Types of Visuals to Use in Blog Posts (Top 5 – Most Effective)
No matter what kind of a blog you write, visuals should always be your friend. Visuals are pleasant to your readers’ eyes and they help you keep your audience more interested and engaged with your content. In fact, posts that include visuals produce 650% higher engagement than text-only posts. As a result, people stay on your page much longer, decreasing that bounce rate that is too essential for your ranking placement in search results.
Now, let’s discover the top 5 most effective types of visuals for you to use right in your next blog post. Believe us, you will see the positive results not long after its implementation. Also, just so you know, 84% of online communications is predicted to be visual by 2018. So, why would you lack behind, right? Right! Now, follow us!

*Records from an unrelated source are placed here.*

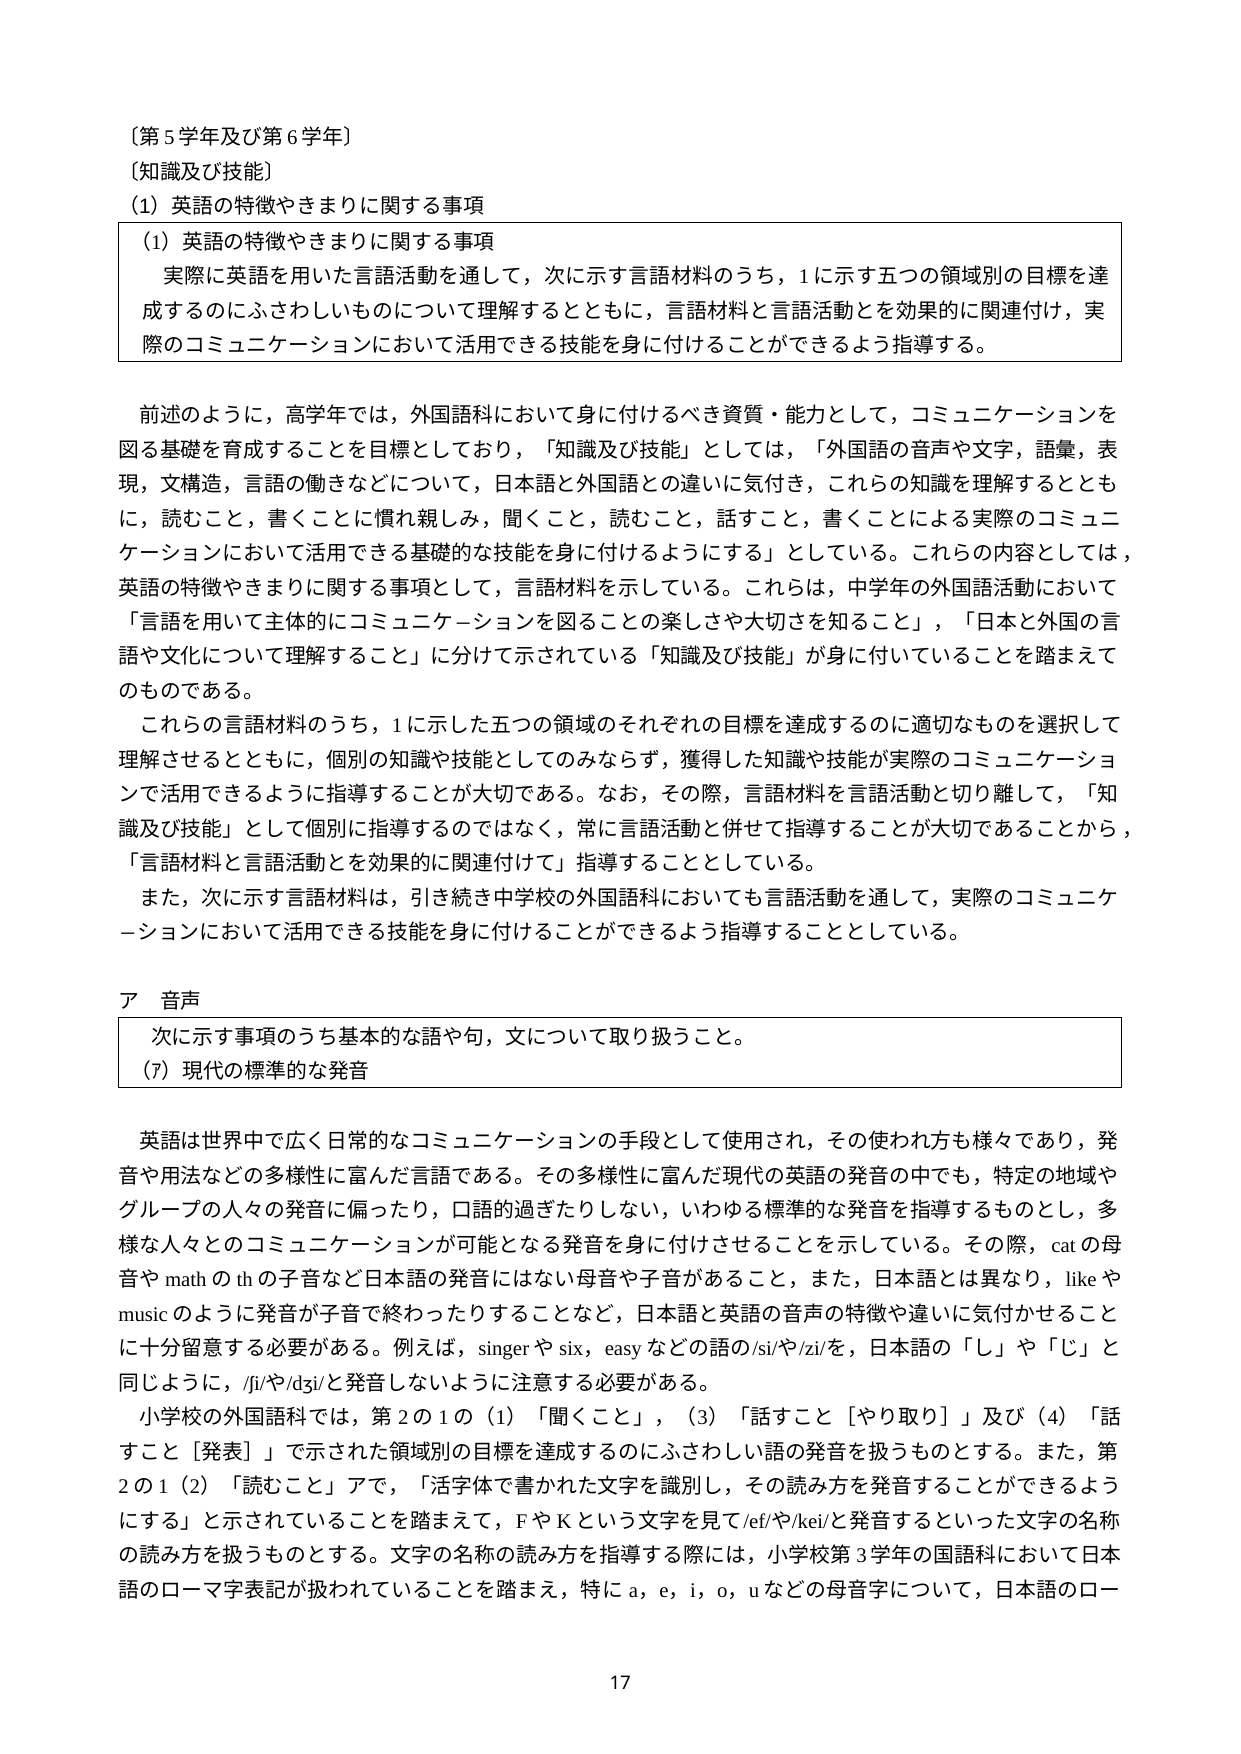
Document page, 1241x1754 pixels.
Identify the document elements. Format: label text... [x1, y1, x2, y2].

text 〔第5学年及び第6学年〕 [118, 118, 1122, 153]
text これらの言語材料のうち，1に示した五つの領域のそれぞれの目標を達成するのに適切なものを選択して理解させるとともに，個別の知識や技能としてのみならず，獲得した知識や技能が実際のコミュニケーションで活用できるように指導することが大切である。なお，その際，言語材料を言語活動と切り離して，「知識及び技能」として個別に指導するのではなく，常に言語活動と併せて指導することが大切であることから，「言語材料と言語活動とを効果的に関連付けて」指導することとしている。 [118, 707, 1122, 879]
text （1）英語の特徴やきまりに関する事項 [118, 187, 1122, 222]
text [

Videos are huge right now in visual marketing. 1/3 of online activity is spent watching videos. They are actually believed to be the future of Content Marketing. Why? That’s because, as statistics show, people like watching videos. “Viewers retain 95% of a message when they watch it in a video compared to 10% when reading it in text.”

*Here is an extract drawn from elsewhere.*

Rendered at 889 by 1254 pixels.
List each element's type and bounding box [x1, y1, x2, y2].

87% of digital marketers already use videos in their content. Moreover, 51% of marketing professionals worldwide state that video brings higher ROI than any other type of visual content. What are you waiting for?
Well designed infographics that are visually pleasant, fun and super informative have a very high potential to keep your blog readers engaged. According to HubSpot, 41.5% of marketers claim infographics to be the type of visual content that has the highest engagement. In fact, online readers like and share infographics 3x more than any other content.
Wouldn’t you want your blog posts to be highly engaging, having a lot of likes and shares? Of course you would! Then, consider creating valuable infographics out of your data-rich content, to maximize the effectiveness of your blog posts. Easy!
Just like infographics, data-driven visuals make your content more comprehensible for your readers. Each one of them will appreciate your efforts of presenting information in charts, graphs, diagrams, tables or any other data-driven visuals that are much easier to spot in a text and, let alone understand it. Well, it is not a secret that the majority (65%) of people are visual learners.
Furthermore, according to QuickSprout research, blog posts with data-driven visuals rank 4th in respect to high social sharings. Online users just love sharing valuable content that is simply eye-friendly. Attention grabber: that’s the best word to describe this type of visual content.
Screenshots are great visual props to include in your blog posts. They are super easy to attain and super effective in terms of reader engagement. Just bookmark a piece of information with a screenshot, and keep it for use in a related article of yours to share with your readers. Draw an arrow on it, a circle, or even an elephant as long as it adds more value in terms of showing and coaching. Screenshots are mostly used in step-by-step guides, checklists, tips lists and a lot more types of content, driving more reader engagement and satisfaction.
Considering that the average person reads only 20% of a web-page and views every single image, you can see how useful screenshots will be in your blog posts. Rather than explaining something with words, try to show it visually. Your readers will love it, trust us!
We couldn’t ignore this last but simply important and useful type of visuals: photos. Easily, a related photo image, be it a stock photo or an original one, can keep your readers reading on your blog posts. They are super eye-and-mind-friendly, engaging and fun. Photos are just great for showcasing your topic and the subtopics, and for keeping it all cool and fresh. Just like we did here!
In fact, blog articles with images get 94% more views. It is amazing how effective a single photo in your blog post can be. Use them wisely, though. And, remember to make sure they look fit in the whole space of your article. Lessons learned?